待完成任務.
**A.** 判斷以下三項陳述是否與原文選段相符,每項回答「是」或「否」,並原文引出判定所依據的字句。(i) 作者認為老子與莊子的無為在道風上相同。(ii) 大鵬飛得高遠,遭到蜩與學鳩的嘲笑。(iii) 南溟那隻烏龜的春夏秋冬四季合計一千歲。
**B.** 根據原文選段,作者讀《逍遙遊》的第一個感悟是什麼?
**C.** 請從“第一篇《逍遙遊》。《莊子》三”開始,一直到“們讀《逍遙遊》的第一個感悟。”為止,原封不動地返回原文選段中的這一部分。

第一篇《逍遙遊》。《莊子》三十三篇一言以蔽之,逍遙之遊而已。《逍遙遊》的中心思想是什麼?兩個字,無為。這跟老子的無為而治的無為如出一轍,但老子的無為與莊子的無為都同在于無為的道理,而不同在于無為的道風。老子無為的道風是柔和順,莊子無為的道風是通和達。這個通達,《逍遙遊》就顯出來了。

《逍遙遊》第一段真是千古之美啊:“北冥有魚,其名為鲲。鲲之大,不知其幾千裡也。化而為鳥,其名為鵬。鵬之背,不知其幾千裡也。怒而飛,其翼若垂天之雲。是鳥也,海運則将徙于南冥。南冥者,天池也……”讀到這裡,我們整個的生命和精神都飛翔了。大鵬超越人間,超越現實,自由地遨翔于天地之間和未來。超越,這是我們讀《逍遙遊》的第一個感悟。

大鵬飛得這麼高遠,蜩與學鸠笑之曰:“我決起而飛,槍榆枋,時則不至而控於地而已矣,奚以之九萬裡而南為?”蜩與學鸠這番話,是我們文人千古欣賞的東西。莊子這裡發議論了:“且夫水之積也不厚,則其負大舟也無力;覆杯水於坳堂之上,則芥為之舟,置杯焉則膠,水淺而舟大也。風之積也不厚,則其負大翼也無力;故九萬裡則風斯在下矣,而後乃今培風。背負青天,而莫之夭阏者,而後乃将圖南。”我們觀察人世間的一切,都隻看到了大鵬,看到了大船,而看不到鵬背後的大風,看不到船背後的大水。我們當代人生也是這個道理呀,很多人看到一些老闆發财了,都想去追,但都隻看到現象,看到結果,看到表層的東西,卻不知道現實馬雲與比爾 蓋茨們都像大鵬一樣,如果背後沒有大風,沒有扶搖羊角,大翼就支撐不起來。這是我們讀《逍遙遊》的第二個感悟。

莊子又說:“小知不及大知,小年不及大年……朝菌不知晦朔,蟪蛄不知春秋。”朝生暮死的菌類靠露水就活了一輩子,連晝夜交替都不知道。小蟬夏天生下來,秋天還沒來就沒有了,春天和秋天它根本不曉得。莊子接下來說,南溟有一隻烏龜,它以五百歲為春,五百歲為秋,那麼春夏秋冬四季就是兩千歲;還有一棵大椿樹以八千歲為春,八千歲為秋,春夏秋冬四季就是三萬二千歲。是以莊子嘲笑人類,我們的壽星彭祖活了八百歲,人人都在仰望,都在學他的養生術,但人與神龜相比,與大椿樹相比,是何其渺小!這說明莊子是不局限于人間來看待生死的。

所附資料.
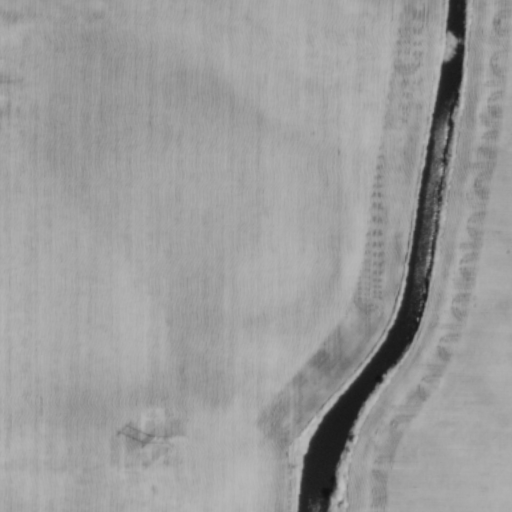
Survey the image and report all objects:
power tower: (146, 439)
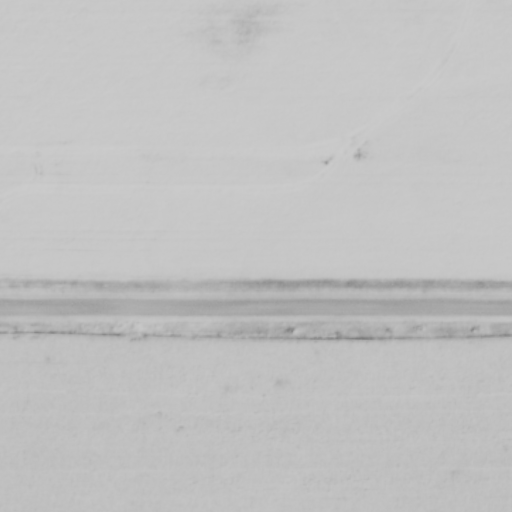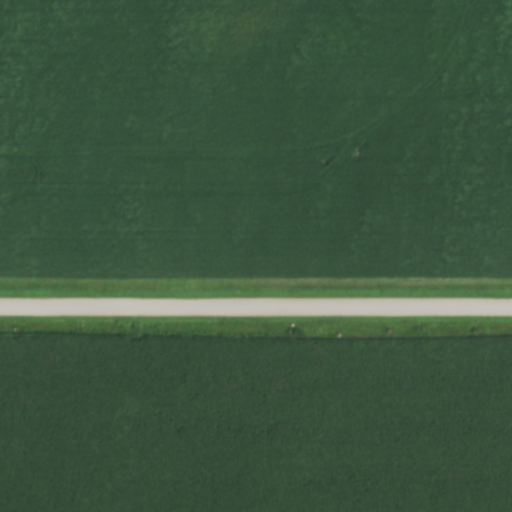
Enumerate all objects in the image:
road: (256, 302)
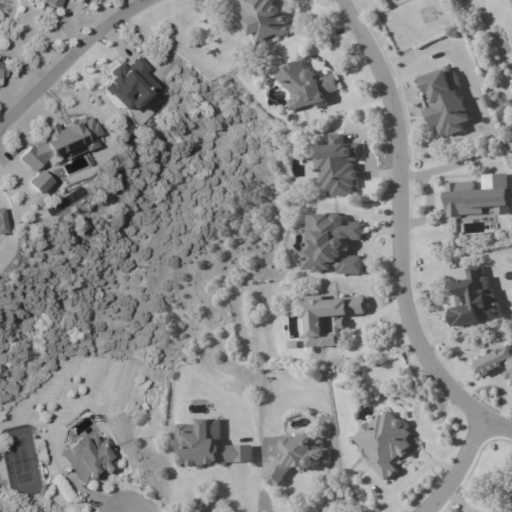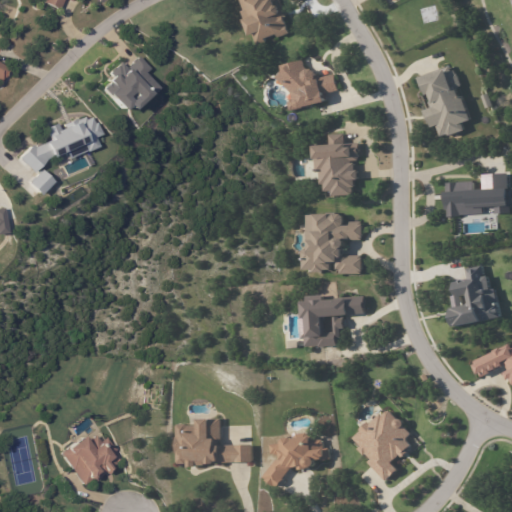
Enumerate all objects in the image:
building: (49, 3)
building: (50, 3)
building: (263, 19)
building: (264, 19)
road: (77, 54)
building: (2, 70)
building: (4, 72)
building: (126, 85)
building: (306, 85)
building: (305, 86)
building: (445, 101)
building: (61, 142)
building: (338, 165)
building: (336, 166)
building: (37, 182)
building: (478, 195)
building: (1, 222)
road: (402, 231)
building: (331, 243)
building: (474, 298)
building: (328, 318)
building: (495, 361)
building: (385, 442)
building: (208, 445)
building: (295, 456)
building: (87, 458)
building: (88, 458)
road: (457, 467)
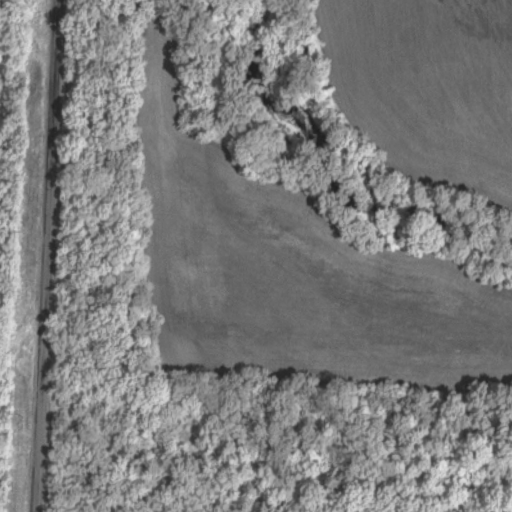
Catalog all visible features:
road: (45, 256)
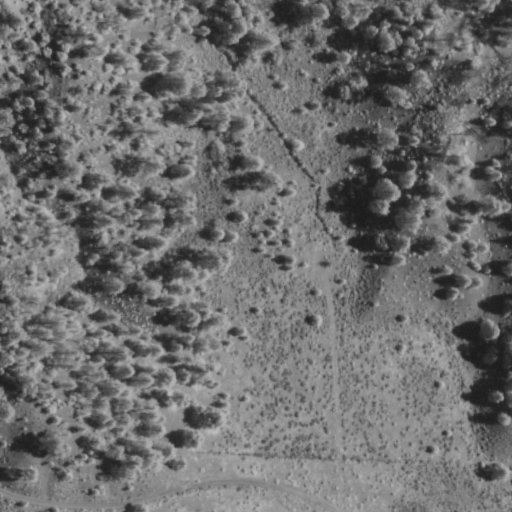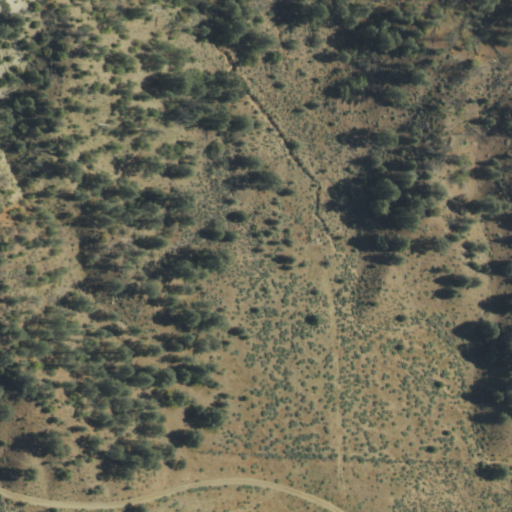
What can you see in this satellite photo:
road: (166, 493)
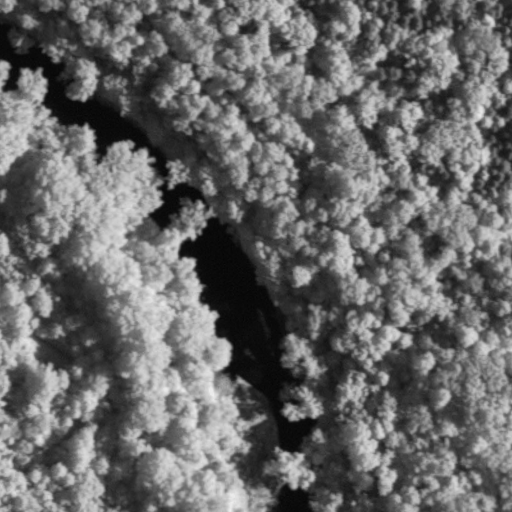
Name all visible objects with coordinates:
river: (219, 224)
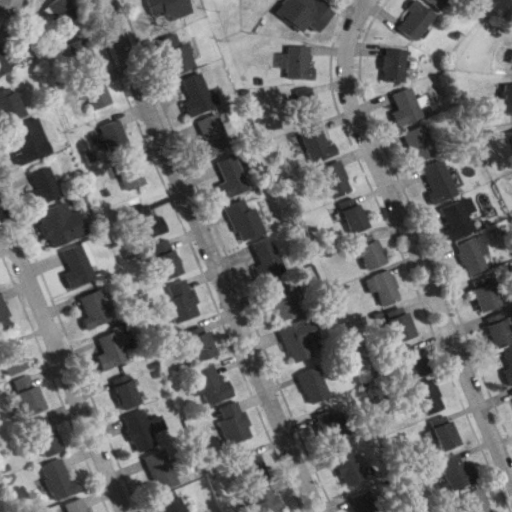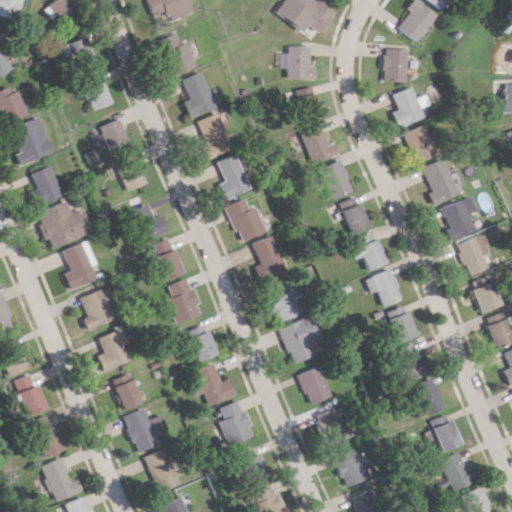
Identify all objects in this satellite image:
building: (432, 2)
building: (3, 8)
building: (161, 8)
building: (52, 9)
building: (300, 13)
building: (411, 19)
building: (71, 53)
building: (171, 54)
building: (297, 62)
building: (391, 64)
building: (91, 93)
building: (195, 94)
building: (504, 98)
building: (6, 104)
building: (305, 104)
building: (405, 106)
building: (110, 133)
building: (509, 136)
building: (23, 140)
building: (418, 142)
building: (316, 144)
building: (127, 173)
building: (227, 176)
building: (333, 178)
building: (435, 181)
building: (39, 184)
building: (349, 214)
building: (453, 217)
building: (240, 219)
building: (144, 222)
building: (55, 223)
building: (363, 251)
road: (415, 251)
building: (466, 253)
road: (218, 256)
building: (262, 256)
building: (162, 258)
building: (73, 264)
building: (378, 286)
building: (478, 293)
building: (280, 299)
building: (178, 300)
building: (91, 307)
building: (2, 318)
building: (396, 323)
building: (494, 329)
building: (296, 337)
building: (198, 342)
building: (108, 347)
building: (11, 356)
building: (406, 362)
road: (61, 365)
building: (506, 366)
building: (209, 384)
building: (311, 384)
building: (122, 390)
building: (511, 391)
building: (27, 394)
building: (423, 397)
building: (233, 422)
building: (141, 428)
building: (442, 431)
building: (43, 435)
building: (346, 466)
building: (252, 468)
building: (158, 469)
building: (455, 470)
building: (58, 479)
building: (262, 499)
building: (470, 500)
building: (360, 502)
building: (169, 505)
building: (75, 506)
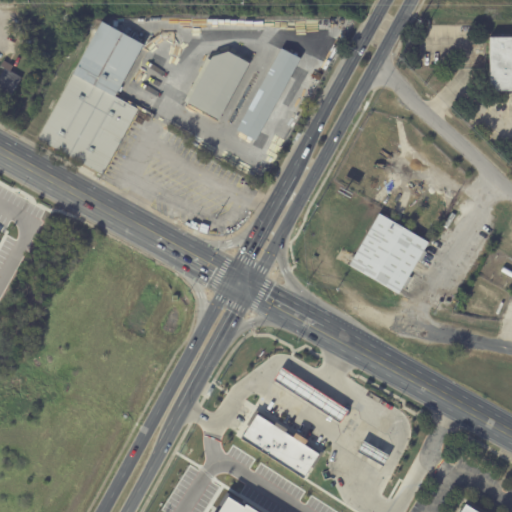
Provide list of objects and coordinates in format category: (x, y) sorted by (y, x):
building: (68, 28)
building: (499, 64)
building: (497, 66)
building: (0, 67)
building: (7, 78)
road: (342, 78)
building: (9, 80)
building: (215, 83)
building: (219, 83)
road: (468, 91)
building: (266, 94)
building: (271, 98)
building: (93, 101)
building: (96, 102)
road: (344, 120)
road: (443, 132)
road: (151, 146)
road: (80, 188)
road: (154, 189)
road: (279, 192)
road: (19, 234)
road: (169, 238)
road: (221, 246)
road: (247, 250)
building: (387, 253)
building: (387, 254)
road: (206, 258)
road: (265, 262)
traffic signals: (234, 274)
road: (243, 279)
road: (200, 283)
traffic signals: (253, 284)
road: (289, 287)
road: (430, 292)
road: (288, 304)
road: (272, 316)
road: (508, 330)
road: (335, 331)
road: (215, 350)
road: (312, 374)
road: (430, 383)
road: (167, 393)
gas station: (310, 394)
building: (309, 395)
road: (312, 415)
road: (214, 441)
building: (279, 444)
building: (279, 446)
gas station: (373, 452)
building: (371, 453)
road: (150, 464)
road: (236, 464)
road: (442, 467)
road: (444, 495)
building: (227, 505)
building: (231, 506)
building: (454, 508)
building: (466, 509)
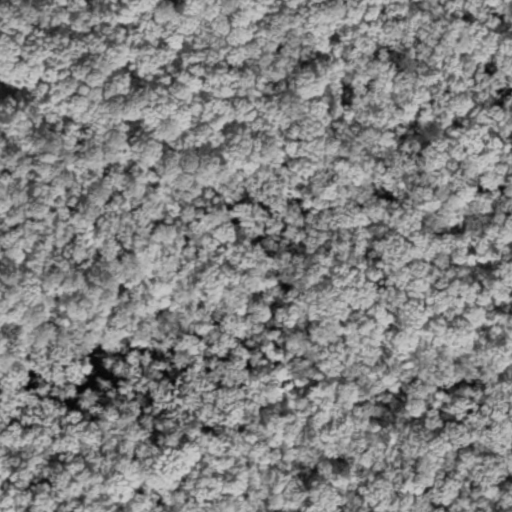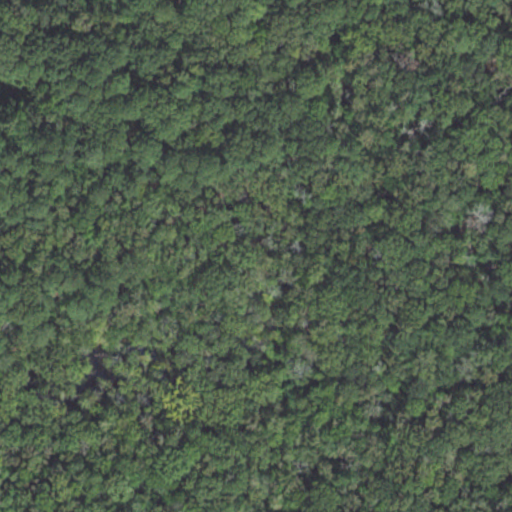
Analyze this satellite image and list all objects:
building: (457, 141)
building: (53, 162)
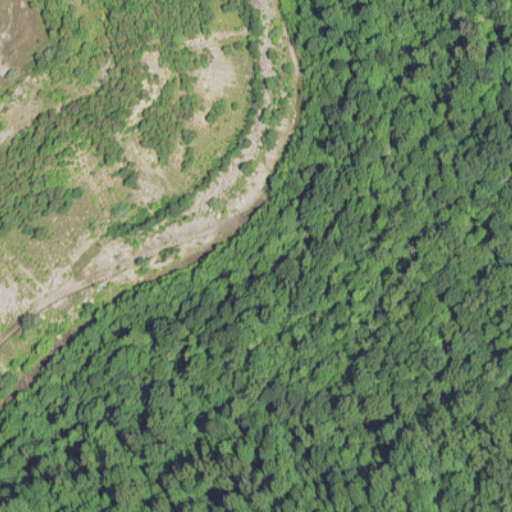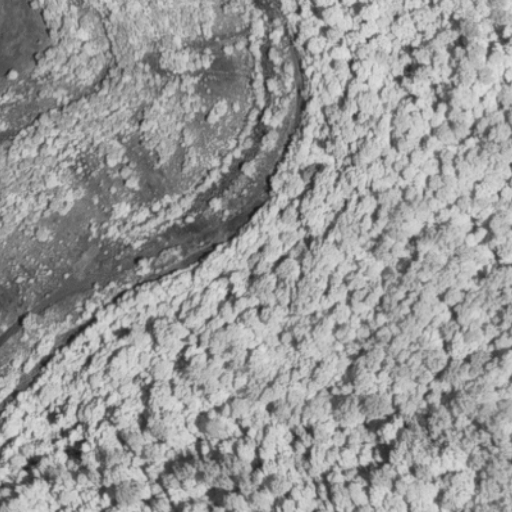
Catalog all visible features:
quarry: (256, 256)
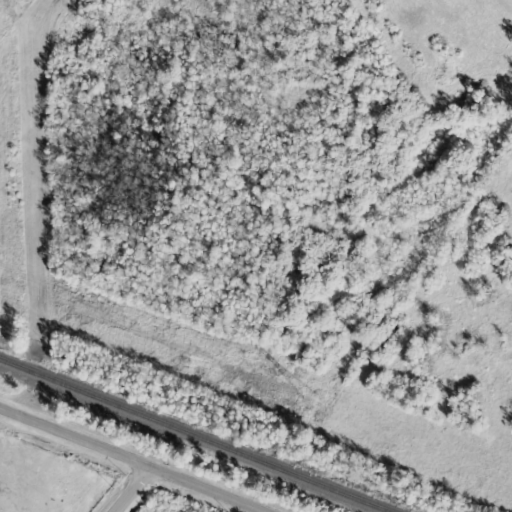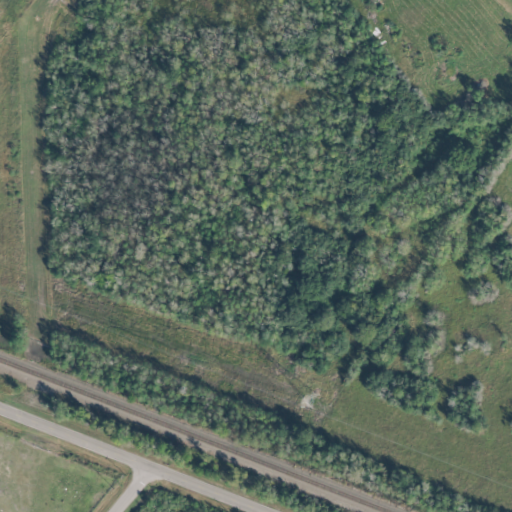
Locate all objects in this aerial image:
power tower: (307, 401)
railway: (196, 434)
road: (80, 435)
road: (142, 489)
road: (217, 489)
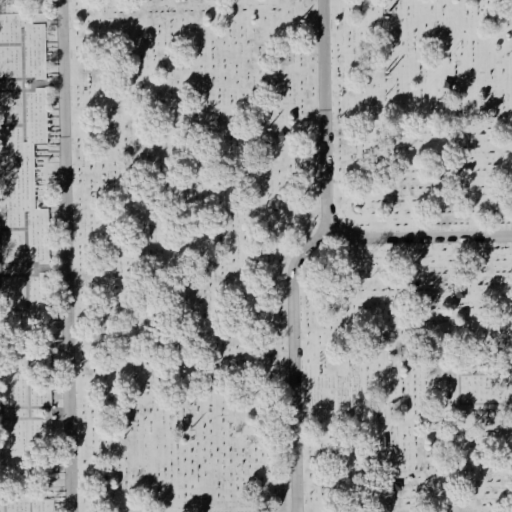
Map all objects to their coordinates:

任務解答.
**A.**
(i) 否:「而不同在于無為的道風」
(ii) 是:「大鵬飛得這麼高遠,蜩與學鸠笑之曰」
(iii) 否:「那麼春夏秋冬四季就是兩千歲」

**B.** 第一個感悟是超越。

**C.**
第一篇《逍遙遊》。《莊子》三十三篇一言以蔽之,逍遙之遊而已。《逍遙遊》的中心思想是什麼?兩個字,無為。這跟老子的無為而治的無為如出一轍,但老子的無為與莊子的無為都同在于無為的道理,而不同在于無為的道風。老子無為的道風是柔和順,莊子無為的道風是通和達。這個通達,《逍遙遊》就顯出來了。

《逍遙遊》第一段真是千古之美啊:“北冥有魚,其名為鲲。鲲之大,不知其幾千裡也。化而為鳥,其名為鵬。鵬之背,不知其幾千裡也。怒而飛,其翼若垂天之雲。是鳥也,海運則将徙于南冥。南冥者,天池也……”讀到這裡,我們整個的生命和精神都飛翔了。大鵬超越人間,超越現實,自由地遨翔于天地之間和未來。超越,這是我們讀《逍遙遊》的第一個感悟。